Using these results, they designed the Alta-Cyclic base caller. During a training stage, the software analyzes data from a known viral genome and compares it with the sequence. It “looks at the signal and tries to see which parameters to choose in order to get the correct answer from the intensity files,” Erlich explained. “Then it takes these parameters and uses them to call the bases from the other lanes” containing unknown samples.
In a 78-cycle run, the researchers were able to increase the number of error-free reads more than fourfold, from 600,000 using the Illumina base caller to 2.6 million using Alta-Cyclic.
But that read length is not the limit, according to Erlich. “The reason that we have 78 cycles is that we ran out of disk space,” he said, adding that he and his colleagues are now writing a program that can take image files and store them in different locations “so we can get more cycles.”
Alta-Cyclic is most effective at improving the accuracy of base calls in later cycles, or at the ends of long reads. “For very short read lengths, our method and the existing method both do equally well,” Mitra said.
Having more accurate long reads improves SNP calling and may enable the researchers to assemble complex genomes de novo. Erlich said he and his colleagues are planning to de novo sequence a plant, an animal, and a protist.
Other research groups, including scientists at the Broad Institute, have worked on methods to improve the quality of base calls for the 454 Genome Sequencer and the Illumina GA (see In Sequence 3/25/2008), but “this is a full-fledged base caller,” said Gabor Marth, an assistant professor of biology at Boston College. His group recently published an improved base caller for the 454 platform.
“This is a machine-learning approach, which is one very valid approach to base calling,” Marth said. “The results are quite encouraging,” he added, noting that “what I would have liked to see is a discussion of the accuracy of the base quality values.”
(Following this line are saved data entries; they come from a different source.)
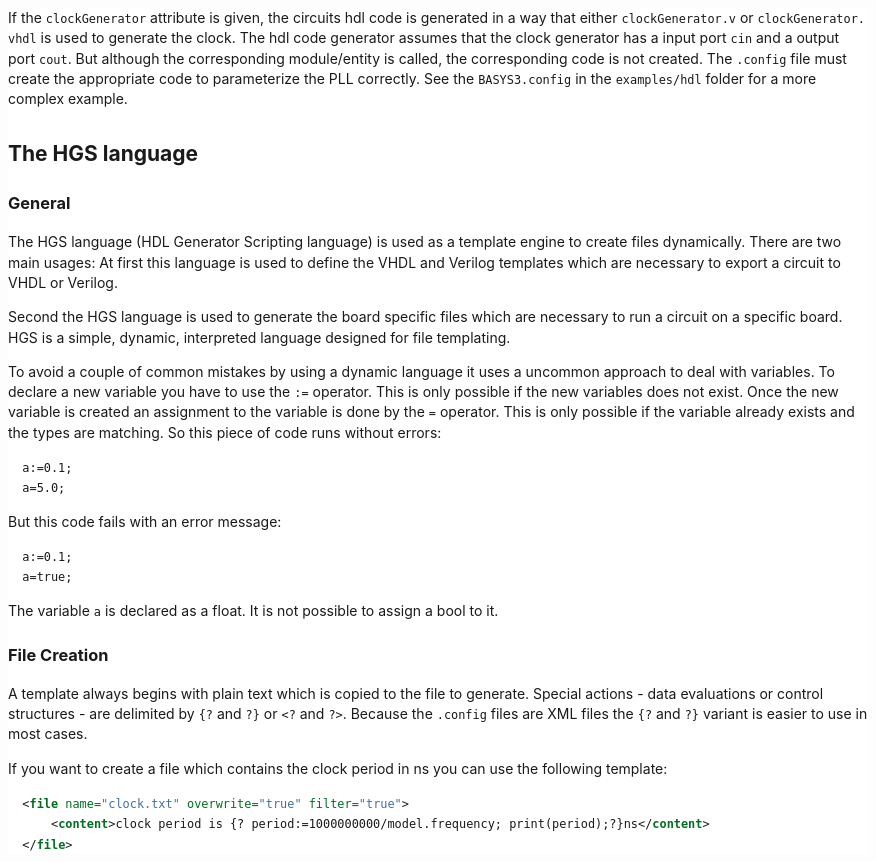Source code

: If the `clockGenerator` attribute is given, the circuits hdl code is generated
in a way that either `clockGenerator.v` or `clockGenerator.vhdl` is used to
generate the clock. The hdl code generator assumes that the clock generator
has a input port `cin` and a output port `cout`.
But although the corresponding module/entity is called, the corresponding code
is not created. The `.config` file must create the appropriate code to
parameterize the PLL correctly. See the `BASYS3.config` in the `examples/hdl`
folder for a more complex example.

## The HGS language

### General

The HGS language (HDL Generator Scripting language) is used as a template
engine to create files dynamically. There are two main usages: At first
this language is used to define the VHDL and Verilog templates which are
necessary to export a circuit to VHDL or Verilog.

Second the HGS language is used to generate the board specific files which are
necessary to run a circuit on a specific board. HGS is a simple, dynamic,
interpreted language designed for file templating.

To avoid a couple of common mistakes by using a dynamic language it uses
a uncommon approach to deal with variables. To declare a new variable
you have to use the `:=` operator. This is only possible if the new variables
does not exist. Once the new variable is created an assignment to the variable
is done by the `=` operator. This is only possible if the variable already
exists and the types are matching. So this piece of code runs without errors:

```
  a:=0.1;
  a=5.0;
```

But this code fails with an error message:

```
  a:=0.1;
  a=true;
```

The variable `a` is declared as a float. It is not possible to assign a
bool to it.

### File Creation

A template always begins with plain text which is copied to the file to generate.
Special actions - data evaluations or control structures - are delimited
by `{?` and `?}` or `<?` and `?>`. Because the `.config` files are XML files the
`{?` and `?}` variant is easier to use in most cases.

If you want to create a file which contains the clock period in ns you can use the
following template:

```xml
  <file name="clock.txt" overwrite="true" filter="true">
      <content>clock period is {? period:=1000000000/model.frequency; print(period);?}ns</content>
  </file>
```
“We have to do more work on precisely quantifying the accuracy of base calls as a function of position, but we do have an estimate” based on an experiment on calling artificial SNPs that is described in the publication, according to Mitra.
The drawback of Alta-Cyclic, according to Marth, is the need to include a reference lane for training in each run, which takes time to analyze, reduces the output of “real” data per run, and consumes reagents.
However, the researchers are already working on ways to reduce the amount of training and speed up the algorithm by collecting more data.
“The training that we are doing now is very robust, but it’s very intensive,” Erlich said, adding that it takes overnight on a large computer cluster. “Once we have more data, we can try to reduce the training operations that we are doing right now.”
Though Alta-Cyclic is optimized for the Illumina GA, “the general method of taking a known signal — a reference genome — and using it in order to subtract noise can be applied to all other sequencers,” he said.
Alta-Cyclic is freely available for academic researchers, and the developers said they are negotiating with Illumina about its commercial use.
Illumina did not respond before deadline to requests about whether it will adopt Alta-Cyclic for the GA or support the software for use with the system.